**LIST OF TASKS**
(a) From the passage on Mary Reid Kelley, list the kinds of fictitious characters through whose eyes her work views historical events.
(b) Answer these questions using the passage on Mary Reid Kelley.
(i) How long is the video The Syphilis of Sisyphus?
(ii) Through what date is the exhibition on view at the ICA?
(iii) Which university awarded Reid Kelley her MFA?

**EXCERPTED PASSAGE**
* * * * * * * * *
BOSTON, MASS.- The Institute of Contemporary Art/Boston opened Mary Reid Kelley's first solo museum exhibition, featuring four key videos dating from 2008 to the present. Best known for her highly stylized black-and-white films inspired by historical and myth-based iconography, Mary Reid Kelley’s work is a close examination of political frictions affecting the lives of women, the discourse of war, and other pivotal historical events as seen through the eyes of fictitious characters such as nurses, soldiers, and prostitutes. Reid Kelley’s videos are composed of elaborate period costumes replete with dramatic makeup, dynamic theatrical sets and a layered narrative script punctuated by punning wordplay. With this scripted, poetic narrative, Reid Kelley depicts the imbalance of power through pivotal moments in which women’s roles were transformed. Organized by Jenelle Porter, Mannion Family Senior Curator, Mary Reid Kelley is on view at the ICA through October 27, 2013.

A trained painter, Mary Reid Kelley’s costumes, sets and props are designed to appear as a sort of three-dimensional drawing, relying heavily on a stark black-and-white color palette. At the center of each video is a protagonist played by Reid Kelley herself, accompanied by several auxiliary characters often played by members of Reid Kelley’s family. Her key work, The Syphilis of Sisyphus, is an eleven-minute video in which Reid Kelley plays a 19th-century Parisian prostitute who ponders the fate of woman through a poetic monologue. Both melodramatic and disturbing, her work addresses issues of gender and artifice in 1852 Paris.

Reid Kelley’s most recent work, Priapus Agonistes (2013), is an adaptation of the Greek Minotaur myth that recasts Priapus—a god of fertility and protector of livestock known for his large, enduring erection—as a volleyball player. Pitting religion against myth, Priapus represents a shift for Reid Kelley, although as in all of her works to date, humankind’s perennial desire to escape the roles assigned by nature and culture remains at the heart of the work. Reid Kelley’s work makes this plight palpable through history, and palatable through comedy.

Mary Reid Kelley earned her BA from St. Olaf College, Minnesota, and her MFA from Yale University. She has exhibited in several solo and group exhibitions nationally and internationally, and received numerous honors and awards including the Joseph H. Hazen Rome Prize from the American Academy in Rome, and the Rema Hort Mann Foundation Grant. Mary Reid Kelley lives and works in upstate New York.
* * * * * * * * *
**PROVIDED DATA**
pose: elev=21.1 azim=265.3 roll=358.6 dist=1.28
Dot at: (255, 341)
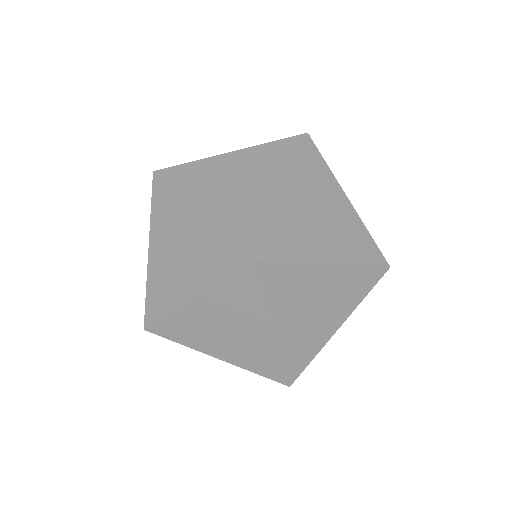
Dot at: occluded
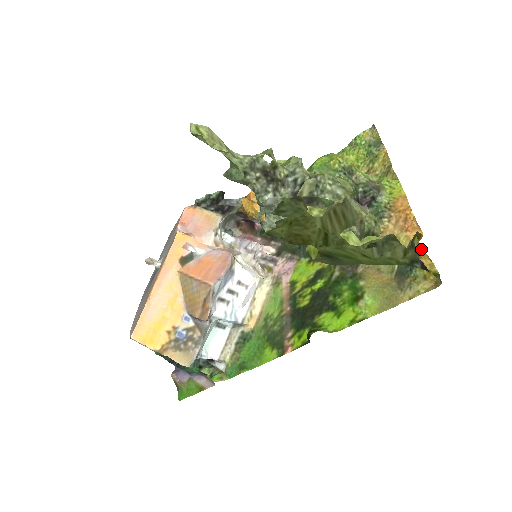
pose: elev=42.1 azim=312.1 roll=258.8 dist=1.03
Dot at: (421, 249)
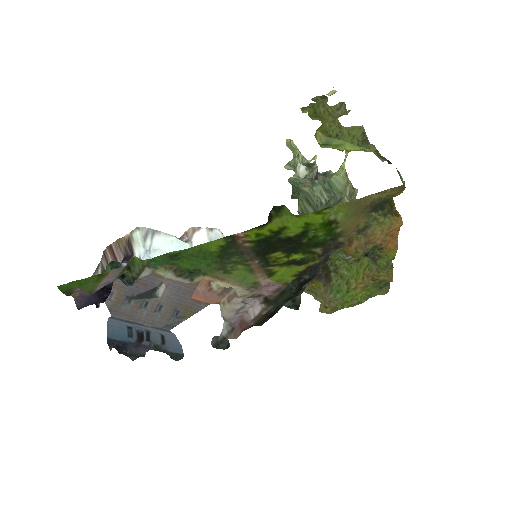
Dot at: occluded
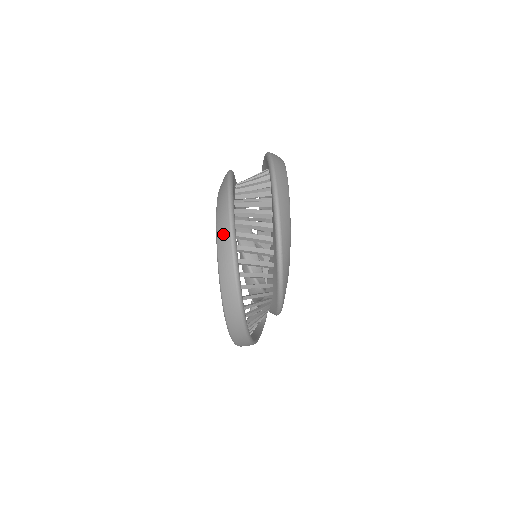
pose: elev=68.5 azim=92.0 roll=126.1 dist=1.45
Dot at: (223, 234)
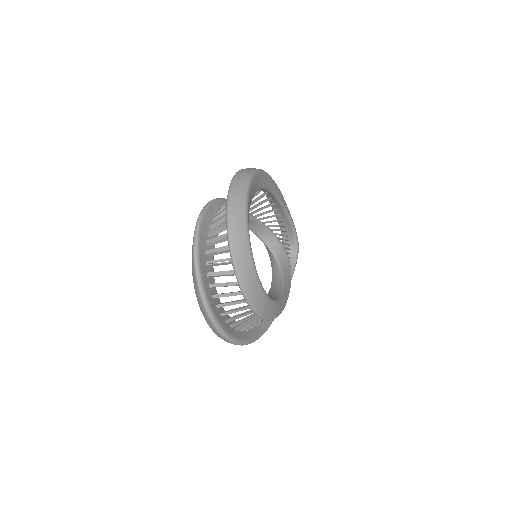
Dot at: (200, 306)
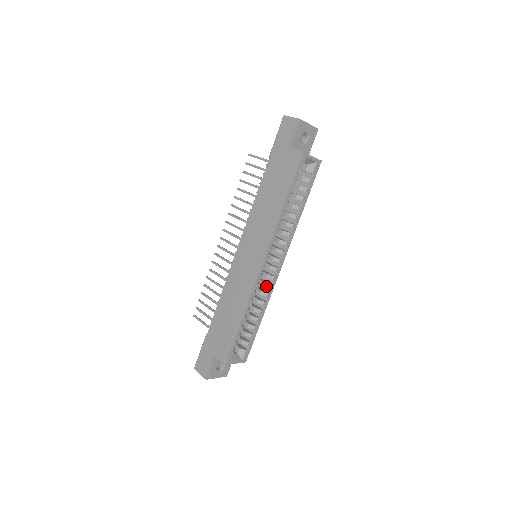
* * * * * * * * *
**RESULTS FOR THE EXERCISE**
(a) nurses, soldiers, prostitutes

(b)
(i) Eleven minutes
(ii) October 27, 2013
(iii) Yale University